Work to complete: Somewhere below is a line with "high-resolution micrograph shows" and, later, a line with "infiltrating ductal carcinoma"; repeat those two lines and all the lines between them, exactly as they are.

Information shown:
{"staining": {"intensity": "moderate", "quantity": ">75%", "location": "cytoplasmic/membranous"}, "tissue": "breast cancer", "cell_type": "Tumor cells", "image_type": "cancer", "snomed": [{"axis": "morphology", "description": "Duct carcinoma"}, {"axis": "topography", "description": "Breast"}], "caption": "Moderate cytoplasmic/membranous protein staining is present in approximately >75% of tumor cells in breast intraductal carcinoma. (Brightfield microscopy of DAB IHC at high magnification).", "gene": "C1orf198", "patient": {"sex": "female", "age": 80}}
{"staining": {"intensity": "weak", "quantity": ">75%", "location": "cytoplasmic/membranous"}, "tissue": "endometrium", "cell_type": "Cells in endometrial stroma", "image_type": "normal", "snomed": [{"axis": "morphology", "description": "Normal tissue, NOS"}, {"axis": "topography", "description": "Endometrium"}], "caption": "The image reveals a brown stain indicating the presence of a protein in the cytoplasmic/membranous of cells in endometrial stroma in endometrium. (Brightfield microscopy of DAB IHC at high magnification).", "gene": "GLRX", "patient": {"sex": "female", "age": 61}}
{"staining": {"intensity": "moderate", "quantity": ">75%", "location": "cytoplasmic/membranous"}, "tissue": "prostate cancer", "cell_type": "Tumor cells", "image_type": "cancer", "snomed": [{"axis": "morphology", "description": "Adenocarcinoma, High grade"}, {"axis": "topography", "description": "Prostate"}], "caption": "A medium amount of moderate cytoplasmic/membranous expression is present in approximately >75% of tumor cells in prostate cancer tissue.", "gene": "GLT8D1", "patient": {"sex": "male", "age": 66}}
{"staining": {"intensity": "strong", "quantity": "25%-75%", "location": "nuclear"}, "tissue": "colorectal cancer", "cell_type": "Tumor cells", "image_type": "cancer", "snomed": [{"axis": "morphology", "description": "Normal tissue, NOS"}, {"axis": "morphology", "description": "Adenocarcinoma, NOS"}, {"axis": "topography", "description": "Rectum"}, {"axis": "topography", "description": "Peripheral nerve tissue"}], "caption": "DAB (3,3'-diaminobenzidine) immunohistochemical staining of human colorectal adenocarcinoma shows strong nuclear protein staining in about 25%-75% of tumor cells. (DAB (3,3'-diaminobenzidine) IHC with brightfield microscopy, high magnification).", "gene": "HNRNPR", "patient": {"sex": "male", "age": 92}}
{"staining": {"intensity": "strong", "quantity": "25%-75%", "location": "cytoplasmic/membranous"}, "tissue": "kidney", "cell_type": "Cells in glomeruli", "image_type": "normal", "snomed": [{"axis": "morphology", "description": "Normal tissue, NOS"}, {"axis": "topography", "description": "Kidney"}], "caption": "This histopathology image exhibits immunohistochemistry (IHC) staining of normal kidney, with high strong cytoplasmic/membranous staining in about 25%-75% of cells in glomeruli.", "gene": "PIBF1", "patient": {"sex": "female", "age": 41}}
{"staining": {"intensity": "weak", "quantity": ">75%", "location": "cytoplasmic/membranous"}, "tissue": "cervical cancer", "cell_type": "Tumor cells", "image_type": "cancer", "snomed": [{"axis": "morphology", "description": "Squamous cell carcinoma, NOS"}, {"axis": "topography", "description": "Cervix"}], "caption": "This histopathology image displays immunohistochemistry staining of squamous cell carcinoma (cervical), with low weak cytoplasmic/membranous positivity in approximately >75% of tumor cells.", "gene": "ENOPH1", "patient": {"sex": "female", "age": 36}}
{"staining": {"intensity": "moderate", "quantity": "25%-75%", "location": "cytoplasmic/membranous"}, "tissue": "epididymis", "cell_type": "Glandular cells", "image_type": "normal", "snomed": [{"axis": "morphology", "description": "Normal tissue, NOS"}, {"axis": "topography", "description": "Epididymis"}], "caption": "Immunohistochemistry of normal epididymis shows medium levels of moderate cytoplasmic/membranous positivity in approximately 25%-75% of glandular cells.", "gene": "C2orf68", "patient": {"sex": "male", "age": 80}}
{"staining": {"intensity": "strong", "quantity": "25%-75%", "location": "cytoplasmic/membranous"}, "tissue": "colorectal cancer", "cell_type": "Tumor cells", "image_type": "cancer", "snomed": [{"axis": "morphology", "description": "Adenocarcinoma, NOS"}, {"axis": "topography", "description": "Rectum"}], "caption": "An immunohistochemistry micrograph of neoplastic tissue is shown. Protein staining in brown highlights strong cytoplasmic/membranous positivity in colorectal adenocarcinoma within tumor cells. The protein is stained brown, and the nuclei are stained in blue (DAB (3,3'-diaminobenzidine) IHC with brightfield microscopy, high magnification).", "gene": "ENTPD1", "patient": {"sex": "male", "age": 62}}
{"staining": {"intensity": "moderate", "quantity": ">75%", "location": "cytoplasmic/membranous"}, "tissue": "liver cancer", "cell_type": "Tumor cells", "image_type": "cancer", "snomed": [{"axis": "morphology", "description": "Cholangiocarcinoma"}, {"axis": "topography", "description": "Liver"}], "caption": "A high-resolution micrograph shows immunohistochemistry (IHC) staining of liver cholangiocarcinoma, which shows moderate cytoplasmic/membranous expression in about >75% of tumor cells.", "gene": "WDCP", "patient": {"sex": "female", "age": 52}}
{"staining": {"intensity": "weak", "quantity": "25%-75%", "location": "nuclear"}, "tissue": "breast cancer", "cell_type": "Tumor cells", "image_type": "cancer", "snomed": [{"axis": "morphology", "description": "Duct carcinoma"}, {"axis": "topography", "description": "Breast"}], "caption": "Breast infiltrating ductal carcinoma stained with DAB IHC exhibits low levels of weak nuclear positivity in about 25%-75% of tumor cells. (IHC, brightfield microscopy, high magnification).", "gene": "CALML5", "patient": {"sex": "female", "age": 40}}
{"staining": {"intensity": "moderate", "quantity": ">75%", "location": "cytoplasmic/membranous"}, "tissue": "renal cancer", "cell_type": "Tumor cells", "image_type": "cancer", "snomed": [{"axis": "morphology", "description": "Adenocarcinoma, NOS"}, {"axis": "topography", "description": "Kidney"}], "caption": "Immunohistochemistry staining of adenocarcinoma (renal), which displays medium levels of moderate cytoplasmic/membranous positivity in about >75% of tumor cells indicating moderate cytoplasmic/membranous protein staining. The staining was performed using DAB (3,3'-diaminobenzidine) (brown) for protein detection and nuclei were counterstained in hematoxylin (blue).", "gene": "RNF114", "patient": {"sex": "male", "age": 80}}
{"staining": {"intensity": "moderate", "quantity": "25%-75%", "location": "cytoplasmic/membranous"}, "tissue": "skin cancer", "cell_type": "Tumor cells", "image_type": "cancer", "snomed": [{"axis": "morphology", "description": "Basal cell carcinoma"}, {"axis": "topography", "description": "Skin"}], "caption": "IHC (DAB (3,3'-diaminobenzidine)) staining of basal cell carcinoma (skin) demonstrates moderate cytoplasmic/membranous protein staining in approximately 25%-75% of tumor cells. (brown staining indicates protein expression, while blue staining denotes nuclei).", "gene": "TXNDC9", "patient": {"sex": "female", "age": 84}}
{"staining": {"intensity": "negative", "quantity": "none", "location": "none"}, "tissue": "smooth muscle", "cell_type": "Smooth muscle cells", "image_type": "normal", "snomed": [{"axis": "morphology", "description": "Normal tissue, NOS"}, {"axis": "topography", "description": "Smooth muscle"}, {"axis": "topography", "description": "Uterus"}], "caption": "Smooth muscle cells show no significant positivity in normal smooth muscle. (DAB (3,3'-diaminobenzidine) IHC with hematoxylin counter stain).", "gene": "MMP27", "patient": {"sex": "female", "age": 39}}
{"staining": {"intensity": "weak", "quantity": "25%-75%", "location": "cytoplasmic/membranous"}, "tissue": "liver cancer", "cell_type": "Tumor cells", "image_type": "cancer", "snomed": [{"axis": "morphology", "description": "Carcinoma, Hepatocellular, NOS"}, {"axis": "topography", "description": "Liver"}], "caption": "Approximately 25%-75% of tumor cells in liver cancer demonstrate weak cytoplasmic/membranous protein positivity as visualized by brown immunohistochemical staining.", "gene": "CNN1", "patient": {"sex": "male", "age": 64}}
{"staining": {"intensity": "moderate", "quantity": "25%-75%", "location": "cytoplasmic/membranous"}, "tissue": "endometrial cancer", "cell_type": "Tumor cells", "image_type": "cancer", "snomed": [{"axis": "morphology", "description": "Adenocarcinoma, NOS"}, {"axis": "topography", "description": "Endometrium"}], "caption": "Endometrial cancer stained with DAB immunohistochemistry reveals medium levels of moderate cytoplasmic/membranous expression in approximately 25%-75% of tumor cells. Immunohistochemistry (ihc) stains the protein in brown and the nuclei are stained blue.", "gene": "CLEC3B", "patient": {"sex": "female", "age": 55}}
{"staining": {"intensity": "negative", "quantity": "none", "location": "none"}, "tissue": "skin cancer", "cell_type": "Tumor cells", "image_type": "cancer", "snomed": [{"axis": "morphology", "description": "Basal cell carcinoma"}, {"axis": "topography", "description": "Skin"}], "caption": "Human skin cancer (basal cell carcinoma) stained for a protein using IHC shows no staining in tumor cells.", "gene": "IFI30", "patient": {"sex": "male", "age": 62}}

Output of the exercise:
{"staining": {"intensity": "moderate", "quantity": ">75%", "location": "cytoplasmic/membranous"}, "tissue": "liver cancer", "cell_type": "Tumor cells", "image_type": "cancer", "snomed": [{"axis": "morphology", "description": "Cholangiocarcinoma"}, {"axis": "topography", "description": "Liver"}], "caption": "A high-resolution micrograph shows immunohistochemistry (IHC) staining of liver cholangiocarcinoma, which shows moderate cytoplasmic/membranous expression in about >75% of tumor cells.", "gene": "WDCP", "patient": {"sex": "female", "age": 52}}
{"staining": {"intensity": "weak", "quantity": "25%-75%", "location": "nuclear"}, "tissue": "breast cancer", "cell_type": "Tumor cells", "image_type": "cancer", "snomed": [{"axis": "morphology", "description": "Duct carcinoma"}, {"axis": "topography", "description": "Breast"}], "caption": "Breast infiltrating ductal carcinoma stained with DAB IHC exhibits low levels of weak nuclear positivity in about 25%-75% of tumor cells. (IHC, brightfield microscopy, high magnification).", "gene": "CALML5", "patient": {"sex": "female", "age": 40}}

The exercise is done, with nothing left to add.